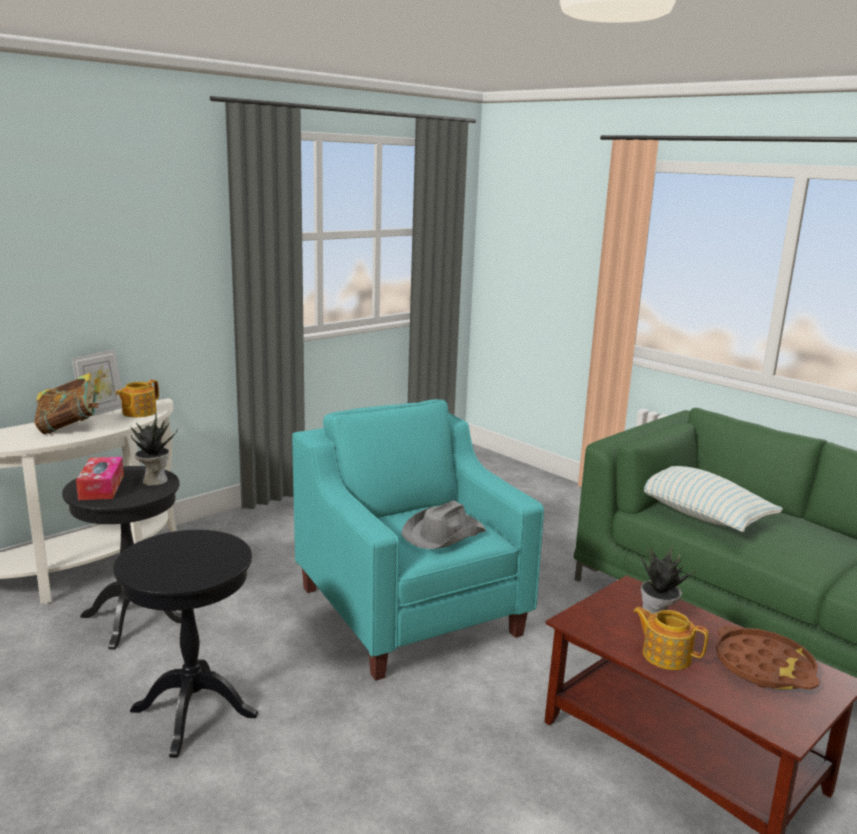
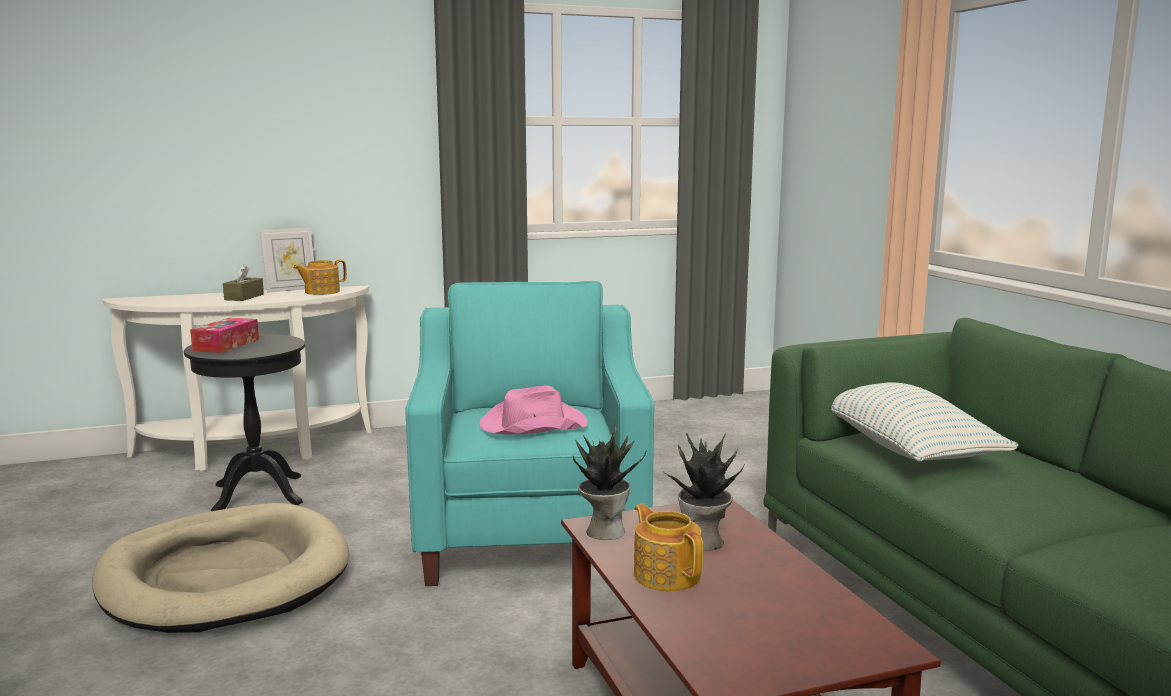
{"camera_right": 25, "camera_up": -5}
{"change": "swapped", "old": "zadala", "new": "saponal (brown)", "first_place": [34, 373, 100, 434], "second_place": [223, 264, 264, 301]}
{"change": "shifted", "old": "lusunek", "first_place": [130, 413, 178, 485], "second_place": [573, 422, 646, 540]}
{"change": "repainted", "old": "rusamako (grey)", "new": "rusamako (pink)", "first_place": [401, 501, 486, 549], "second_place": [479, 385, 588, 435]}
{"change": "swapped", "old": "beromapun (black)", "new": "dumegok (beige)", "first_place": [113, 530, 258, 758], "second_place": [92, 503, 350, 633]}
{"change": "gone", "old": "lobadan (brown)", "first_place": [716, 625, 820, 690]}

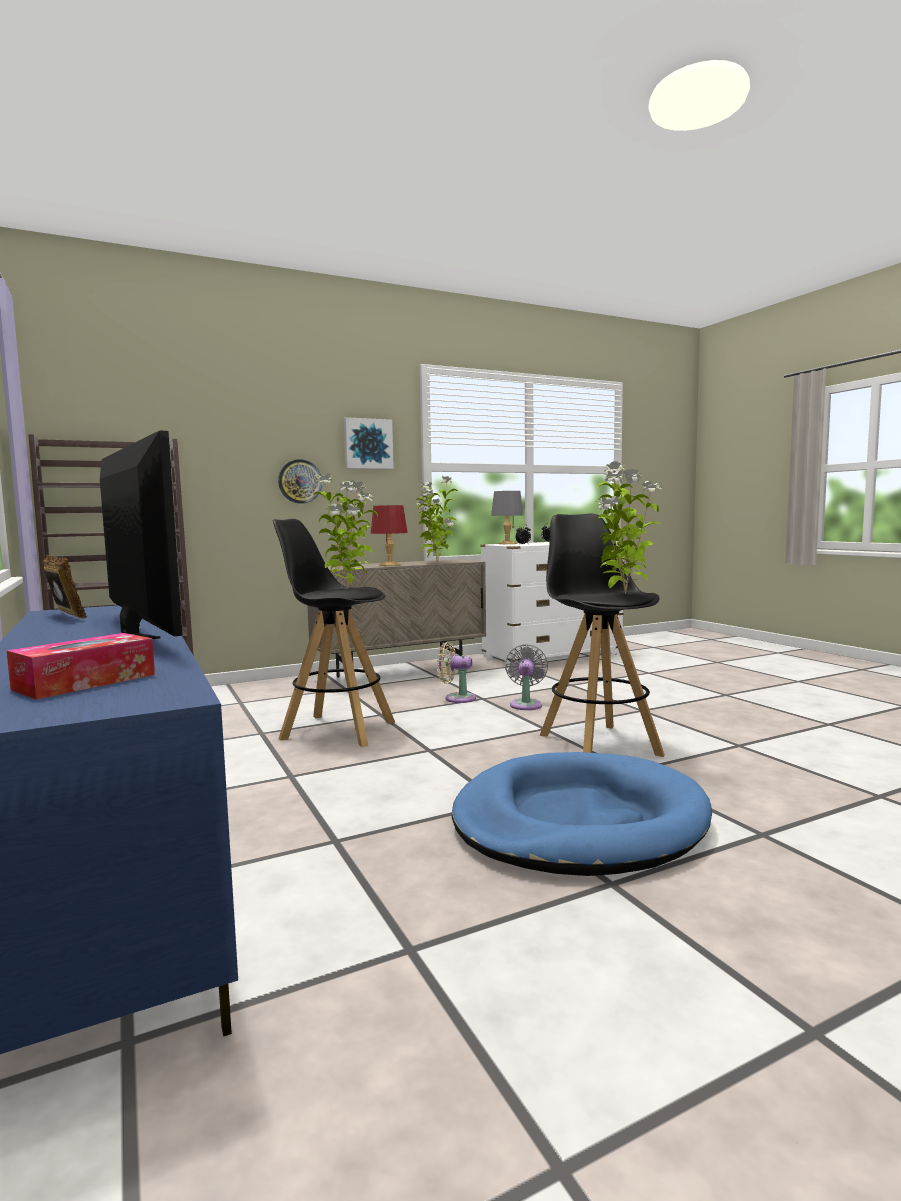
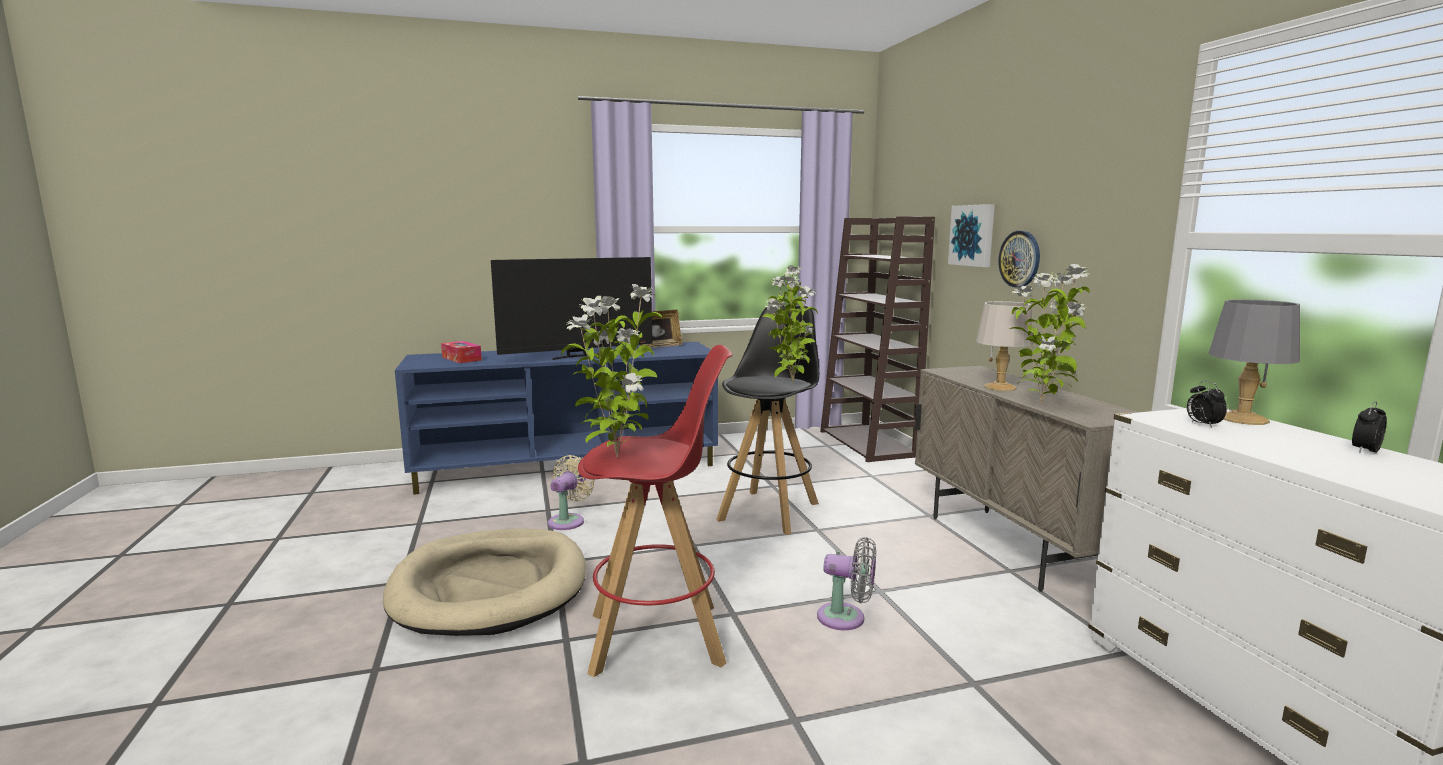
{"camera_right": 100, "camera_up": 5}
{"change": "shifted", "old": "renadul", "first_place": [344, 417, 394, 469], "second_place": [948, 204, 995, 267]}
{"change": "repainted", "old": "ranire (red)", "new": "ranire (grey)", "first_place": [371, 505, 408, 566], "second_place": [976, 301, 1033, 391]}
{"change": "repainted", "old": "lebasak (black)", "new": "lebasak (red)", "first_place": [539, 513, 665, 757], "second_place": [578, 345, 733, 677]}
{"change": "shifted", "old": "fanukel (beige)", "first_place": [437, 642, 476, 703], "second_place": [548, 455, 595, 530]}
{"change": "repainted", "old": "dumegok (blue)", "new": "dumegok (beige)", "first_place": [452, 752, 712, 876], "second_place": [383, 529, 586, 636]}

TASK DETAILS> Please go through the entries and show every line with the word "swapped".

TASK RESULT>
{"change": "swapped", "old": "zadala", "new": "saponal (brown)", "first_place": [34, 373, 100, 434], "second_place": [223, 264, 264, 301]}
{"change": "swapped", "old": "beromapun (black)", "new": "dumegok (beige)", "first_place": [113, 530, 258, 758], "second_place": [92, 503, 350, 633]}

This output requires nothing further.